Activity:
What you return must be exactly the lines from the one containing "cytoplasmic/membranous staining for" through the close of the listing, both included.

Records provided:
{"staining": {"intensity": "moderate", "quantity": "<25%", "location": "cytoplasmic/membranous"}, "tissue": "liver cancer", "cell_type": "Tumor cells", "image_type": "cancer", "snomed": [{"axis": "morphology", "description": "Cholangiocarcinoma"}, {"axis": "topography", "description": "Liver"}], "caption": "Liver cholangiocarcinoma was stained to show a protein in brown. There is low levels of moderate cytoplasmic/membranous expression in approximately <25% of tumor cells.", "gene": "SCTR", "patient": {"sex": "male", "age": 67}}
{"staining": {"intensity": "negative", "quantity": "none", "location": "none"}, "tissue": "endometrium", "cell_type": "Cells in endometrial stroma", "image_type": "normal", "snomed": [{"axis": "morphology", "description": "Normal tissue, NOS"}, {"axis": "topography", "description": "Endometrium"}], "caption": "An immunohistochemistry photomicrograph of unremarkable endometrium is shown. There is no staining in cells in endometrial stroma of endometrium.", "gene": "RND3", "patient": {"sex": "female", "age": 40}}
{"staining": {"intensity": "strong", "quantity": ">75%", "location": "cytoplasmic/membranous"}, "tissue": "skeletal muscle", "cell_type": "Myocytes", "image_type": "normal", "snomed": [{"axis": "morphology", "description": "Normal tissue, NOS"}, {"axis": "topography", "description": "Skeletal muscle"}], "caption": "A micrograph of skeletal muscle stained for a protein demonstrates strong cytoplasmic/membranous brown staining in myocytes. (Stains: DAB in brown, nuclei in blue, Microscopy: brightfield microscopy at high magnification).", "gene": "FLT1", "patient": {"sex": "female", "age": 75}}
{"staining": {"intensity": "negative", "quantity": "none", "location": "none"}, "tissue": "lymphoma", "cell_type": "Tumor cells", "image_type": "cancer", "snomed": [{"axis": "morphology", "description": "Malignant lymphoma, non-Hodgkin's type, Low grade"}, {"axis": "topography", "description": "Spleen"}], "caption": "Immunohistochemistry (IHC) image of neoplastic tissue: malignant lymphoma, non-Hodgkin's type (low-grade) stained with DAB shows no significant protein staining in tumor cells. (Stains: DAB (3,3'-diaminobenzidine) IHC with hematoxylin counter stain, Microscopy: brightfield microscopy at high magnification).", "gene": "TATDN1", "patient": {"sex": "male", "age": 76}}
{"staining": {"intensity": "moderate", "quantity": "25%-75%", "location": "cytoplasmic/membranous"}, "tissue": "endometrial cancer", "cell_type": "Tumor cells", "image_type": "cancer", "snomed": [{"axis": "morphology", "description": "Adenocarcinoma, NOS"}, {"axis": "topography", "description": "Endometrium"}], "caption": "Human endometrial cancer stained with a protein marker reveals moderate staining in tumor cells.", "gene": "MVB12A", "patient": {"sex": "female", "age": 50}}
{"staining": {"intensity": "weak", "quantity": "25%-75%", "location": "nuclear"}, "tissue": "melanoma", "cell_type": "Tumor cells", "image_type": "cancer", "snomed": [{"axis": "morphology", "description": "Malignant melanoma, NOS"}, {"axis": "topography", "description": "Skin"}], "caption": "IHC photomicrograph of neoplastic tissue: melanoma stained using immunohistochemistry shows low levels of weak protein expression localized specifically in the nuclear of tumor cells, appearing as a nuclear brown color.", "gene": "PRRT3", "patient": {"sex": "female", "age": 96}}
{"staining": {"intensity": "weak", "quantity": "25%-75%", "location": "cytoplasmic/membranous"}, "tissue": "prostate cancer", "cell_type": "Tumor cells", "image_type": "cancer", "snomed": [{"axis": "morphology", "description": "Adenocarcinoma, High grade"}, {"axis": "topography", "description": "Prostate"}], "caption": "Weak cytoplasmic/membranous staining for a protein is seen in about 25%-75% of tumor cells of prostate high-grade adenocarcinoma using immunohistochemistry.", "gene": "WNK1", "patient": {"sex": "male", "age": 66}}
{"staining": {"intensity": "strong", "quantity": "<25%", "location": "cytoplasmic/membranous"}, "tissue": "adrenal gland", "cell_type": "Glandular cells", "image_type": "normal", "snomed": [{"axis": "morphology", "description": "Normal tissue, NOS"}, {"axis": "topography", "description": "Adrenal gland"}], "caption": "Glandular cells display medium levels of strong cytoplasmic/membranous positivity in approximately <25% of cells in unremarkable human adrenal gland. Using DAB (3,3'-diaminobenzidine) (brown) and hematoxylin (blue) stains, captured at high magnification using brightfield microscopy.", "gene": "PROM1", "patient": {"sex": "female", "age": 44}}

Solution to the exercise:
{"staining": {"intensity": "weak", "quantity": "25%-75%", "location": "cytoplasmic/membranous"}, "tissue": "prostate cancer", "cell_type": "Tumor cells", "image_type": "cancer", "snomed": [{"axis": "morphology", "description": "Adenocarcinoma, High grade"}, {"axis": "topography", "description": "Prostate"}], "caption": "Weak cytoplasmic/membranous staining for a protein is seen in about 25%-75% of tumor cells of prostate high-grade adenocarcinoma using immunohistochemistry.", "gene": "WNK1", "patient": {"sex": "male", "age": 66}}
{"staining": {"intensity": "strong", "quantity": "<25%", "location": "cytoplasmic/membranous"}, "tissue": "adrenal gland", "cell_type": "Glandular cells", "image_type": "normal", "snomed": [{"axis": "morphology", "description": "Normal tissue, NOS"}, {"axis": "topography", "description": "Adrenal gland"}], "caption": "Glandular cells display medium levels of strong cytoplasmic/membranous positivity in approximately <25% of cells in unremarkable human adrenal gland. Using DAB (3,3'-diaminobenzidine) (brown) and hematoxylin (blue) stains, captured at high magnification using brightfield microscopy.", "gene": "PROM1", "patient": {"sex": "female", "age": 44}}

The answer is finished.